Using casting, our example now becomes:
<?php
function displayRoomCount( $numBoys, $numGirls ) {
// we cast to ensure that we have the types we expect
$numBoys = (int)$numBoys;
$numGirls = (int)$numGirls;
// check boundary conditions
if( ($numBoys < 0) || ($numGirls < 0) ) throw new Exception('argument out of range');
// perform the specified logic
$total = $numBoys + $numGirls;
print( "{$total} people: {$numBoys} boys, and {$numGirls} girls \n" );
}
displayRoomCount("asdf", 10); // (ok now!) prints: "10 people: 0 boys, and 10 girls"
The function now behaves as expected. In fact, it's easy to show that the function's behavior is now well-defined for all possible inputs. This is because the the cast operation is well-defined for all possible inputs; the casts ensure that we're always working with integers; and the rest of the function is written so as to be well-defined for all possible integers.
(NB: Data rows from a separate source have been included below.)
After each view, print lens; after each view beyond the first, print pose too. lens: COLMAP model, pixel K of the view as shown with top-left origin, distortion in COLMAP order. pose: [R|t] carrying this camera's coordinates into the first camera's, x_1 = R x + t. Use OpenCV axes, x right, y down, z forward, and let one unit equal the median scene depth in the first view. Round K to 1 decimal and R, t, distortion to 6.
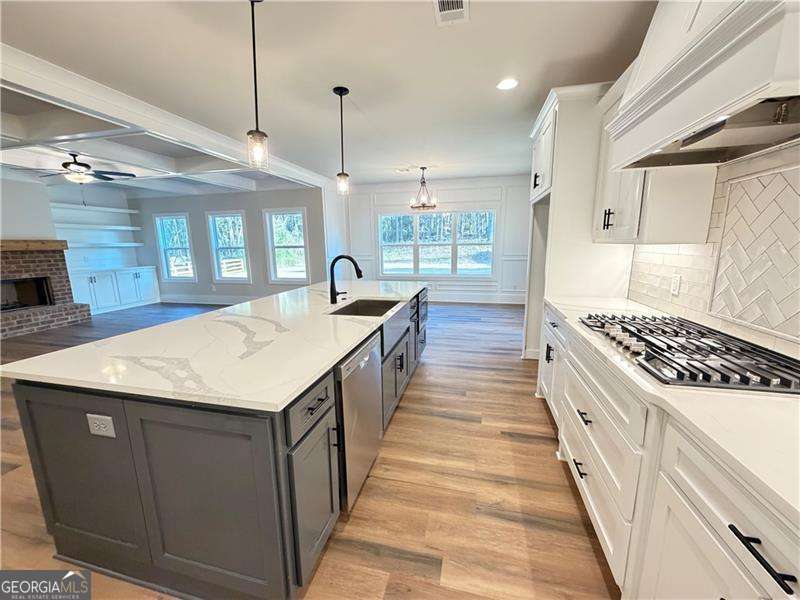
lens RADIAL K [[318.8, 0, 398.9], [0, 318.8, 300.9], [0, 0, 1]] dist [0.002213, 0.000327]
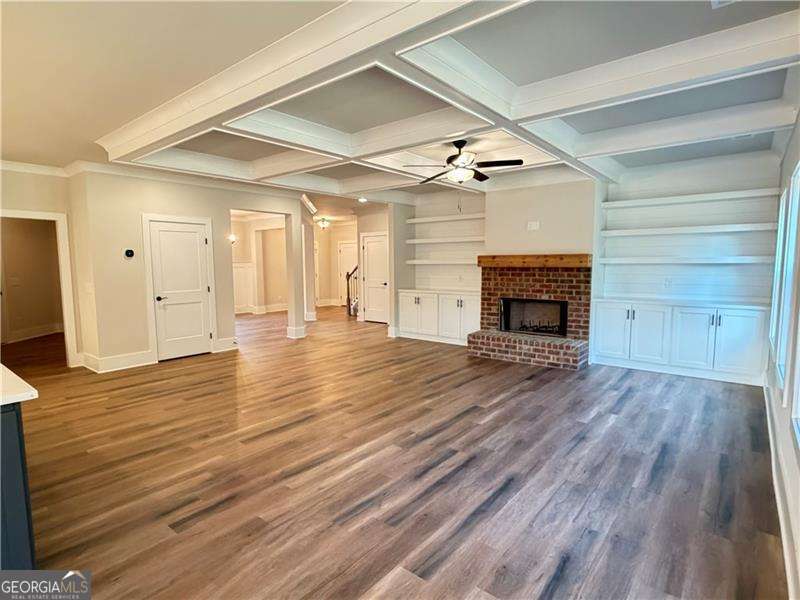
lens RADIAL K [[428.3, 0, 399.2], [0, 428.3, 301.8], [0, 0, 1]] dist [-0.005501, -0.000401]
pose [[-0.430008, 0.100856, -0.897174, 0.003060], [-0.149799, 0.971996, 0.181064, -0.195569], [0.890311, 0.212254, -0.402858, 1.028142]]
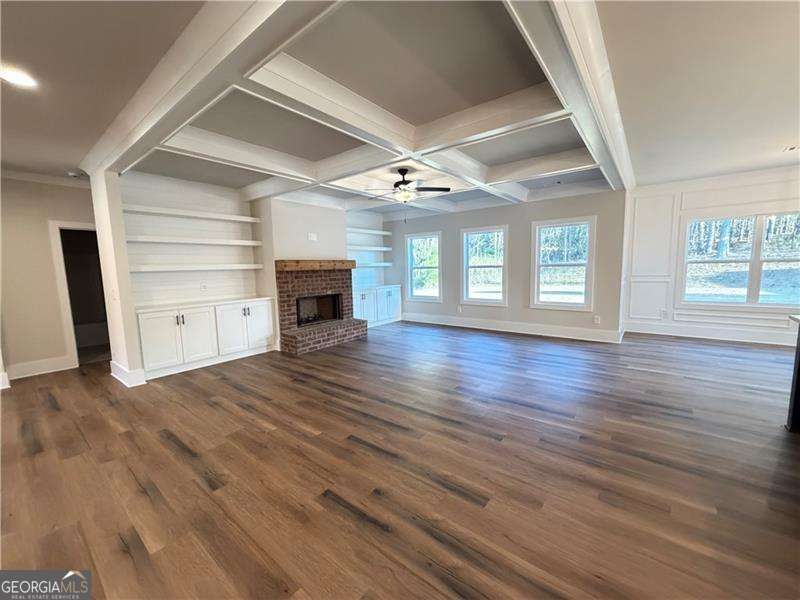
lens RADIAL K [[318.8, 0, 401.2], [0, 318.8, 302.2], [0, 0, 1]] dist [0.002213, 0.000327]
pose [[0.912002, 0.040262, -0.408205, -0.451188], [-0.064028, 0.996946, -0.044718, -0.009682], [0.405158, 0.066920, 0.911794, 0.089209]]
Rules for type-casting in PHP are documented here, (see the type-specific links mid-way down the page - eg: "Converting to integer").
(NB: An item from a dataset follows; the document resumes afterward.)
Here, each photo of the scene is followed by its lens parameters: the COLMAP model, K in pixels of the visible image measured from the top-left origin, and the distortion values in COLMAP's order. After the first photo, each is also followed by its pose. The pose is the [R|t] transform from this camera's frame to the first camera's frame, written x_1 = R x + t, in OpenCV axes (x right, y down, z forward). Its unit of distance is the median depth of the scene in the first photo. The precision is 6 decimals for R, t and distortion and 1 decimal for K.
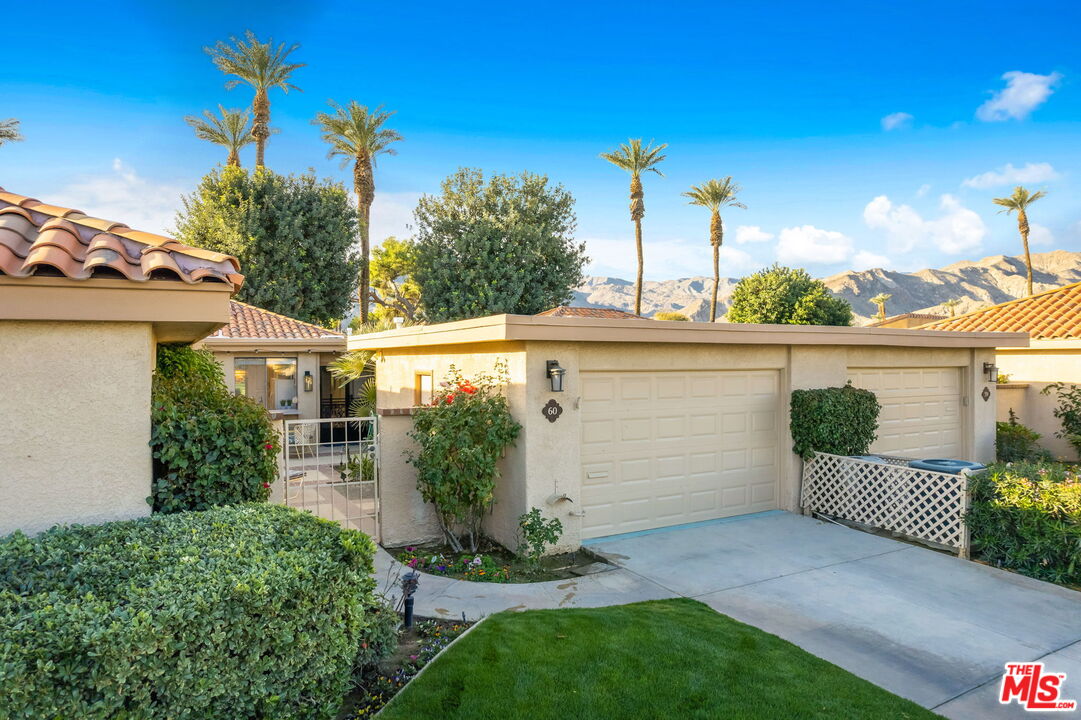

This approach has the added benefit that the function will now behave in a way that is consistent with other PHP built-ins, and language constructs. For example:
// assume $db_row read from a database of some sort
displayRoomCount( $db_row['boys'], $db_row['girls'] );
will work just fine, despite the fact that $db_row['boys'] and $db_row['girls'] are actually strings that contain numeric values. This is consistent with the way that the average PHP developer (who does not know C, C++, or Java) will expect it to work.
As for casting return values: there is very little point in doing so, unless you know that you have a potentially mixed-type variable, and you want to always ensure that the return value is a specific type. This is more often the case at intermediate points in the code, rather than at the point where you're returning from a function.
A practical example:
<?php
function getParam( $name, $idx=0 ) {
$name = (string)$name;
$idx = (int)$idx;
if($name==='') return null;
if($idx<0) $idx=0;
// $_REQUEST[$name] could be null, or string, or array
// this depends on the web request that came in. Our use of
// the array cast here, lets us write generic logic to deal with them all
//
$param = (array)$_REQUEST[$name];
if( count($param) <= $idx) return null;
return $param[$idx];
}
// here, the cast is used to ensure that we always get a string
// even if "fullName" was missing from the request, the cast will convert
// the returned NULL value into an empty string.
$full_name = (string)getParam("fullName");
You get the idea.
There are a couple of gotcha's to be aware of
PHP's casting mechanism is not smart enough to optimize the "no-op" cast. So casting always causes a copy of the variable to be made. In most cases, this not a problem, but if you regularly use this approach, you should keep it in the back of your mind. Because of this, casting can cause unexpected issues with references and large arrays. See PHP Bug Report #50894 for more details.
In php, a whole number that is too large (or too small) to represent as an integer type, will automatically be represented as a float (or a double, if necessary). This means that the result of ($big_int + $big_int) can actually be a float, and if you cast it to an int the resulting number will be gibberish. So, if you're building functions that need to operate on large whole numbers, you should keep this in mind, and probably consider some other approach.
Sorry for the long post, but it's a topic that I've considered in depth, and through the years, I've accumulated quite a bit of knowledge (and opinion) about it. By putting it out here, I hope someone will find it helpful.